La pregunta que surge de modo natural es, ¿yo, qué haría? En todos y cada uno de los roles que se presentan en este relato: el de hija agraviada, pero amante de su padre; el de hija relegada, el de esposa engañada, el de amante todavía, el de hijo político, el de sujeto afectado. ¿Cómo reaccionaría uno ante alguno de esos papeles? ¿Es probable que, en el hipotético caso de verse concernido, todo transcurriese de forma tan aséptica y natural como el director —François Ozon— y sus actrices (mayoría) nos dan a entender? No lo sé, pero cuesta verlo con esa desafección, esa falta absoluta de desapasionamiento.

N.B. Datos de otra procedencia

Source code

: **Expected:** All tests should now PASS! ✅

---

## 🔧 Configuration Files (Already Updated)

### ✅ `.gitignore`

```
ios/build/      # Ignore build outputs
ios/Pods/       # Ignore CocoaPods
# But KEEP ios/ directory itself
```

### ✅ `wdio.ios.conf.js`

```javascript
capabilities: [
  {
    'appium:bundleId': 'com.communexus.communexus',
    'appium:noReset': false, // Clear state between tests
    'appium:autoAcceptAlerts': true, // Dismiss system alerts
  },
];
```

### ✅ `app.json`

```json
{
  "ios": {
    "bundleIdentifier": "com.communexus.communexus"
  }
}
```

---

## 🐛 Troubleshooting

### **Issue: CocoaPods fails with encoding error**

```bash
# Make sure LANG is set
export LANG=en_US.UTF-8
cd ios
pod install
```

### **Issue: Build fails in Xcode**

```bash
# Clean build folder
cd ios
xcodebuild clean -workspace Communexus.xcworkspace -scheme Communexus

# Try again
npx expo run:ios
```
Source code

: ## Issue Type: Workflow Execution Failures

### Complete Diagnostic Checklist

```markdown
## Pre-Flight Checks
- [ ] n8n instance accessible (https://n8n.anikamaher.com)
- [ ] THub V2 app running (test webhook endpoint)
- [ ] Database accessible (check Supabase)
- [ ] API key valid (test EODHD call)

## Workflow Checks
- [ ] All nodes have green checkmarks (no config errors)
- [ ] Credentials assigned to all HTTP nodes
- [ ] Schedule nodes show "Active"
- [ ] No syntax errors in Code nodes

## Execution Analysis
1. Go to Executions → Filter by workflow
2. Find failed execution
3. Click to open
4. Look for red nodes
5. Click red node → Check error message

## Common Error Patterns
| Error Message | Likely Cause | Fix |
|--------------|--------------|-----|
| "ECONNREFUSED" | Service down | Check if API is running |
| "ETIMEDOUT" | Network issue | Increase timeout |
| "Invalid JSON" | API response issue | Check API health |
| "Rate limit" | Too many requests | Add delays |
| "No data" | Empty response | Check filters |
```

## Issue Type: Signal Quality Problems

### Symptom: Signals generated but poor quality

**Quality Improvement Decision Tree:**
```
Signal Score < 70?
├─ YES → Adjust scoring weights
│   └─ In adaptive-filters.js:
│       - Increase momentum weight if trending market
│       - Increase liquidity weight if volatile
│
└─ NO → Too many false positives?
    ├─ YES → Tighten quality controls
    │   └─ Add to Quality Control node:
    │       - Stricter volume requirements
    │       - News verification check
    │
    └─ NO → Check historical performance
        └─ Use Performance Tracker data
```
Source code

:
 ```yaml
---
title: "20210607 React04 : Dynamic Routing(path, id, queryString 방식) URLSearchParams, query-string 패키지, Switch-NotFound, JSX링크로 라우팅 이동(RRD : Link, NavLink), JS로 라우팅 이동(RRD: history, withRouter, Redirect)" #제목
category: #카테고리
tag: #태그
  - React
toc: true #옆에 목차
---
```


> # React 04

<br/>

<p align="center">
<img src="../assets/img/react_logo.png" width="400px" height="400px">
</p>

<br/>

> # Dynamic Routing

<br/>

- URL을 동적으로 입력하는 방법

Lo que sí queda manifiestamente claro, es la estupidez institucional de negar a una persona un derecho (el de disponer de su vida como le plazca si está capacitado para hacerlo y así lo dispone, o ha dispuesto en el pasado, antes de sucumbir a la enfermedad) que puede obtener en un país fronterizo (Bélgica, Suiza), siempre que se disponga del dinero para hacerlo. En España, desde hace algunos meses, por expreso deseo del afectado y con ayuda médica, se puede. Gratis. Valorémoslo.

Excelentes las interpretaciones de Sophie Marceau (bellísima), Geraldine Pailhas y André Dussollier en los papeles de hijas y padre respectivos.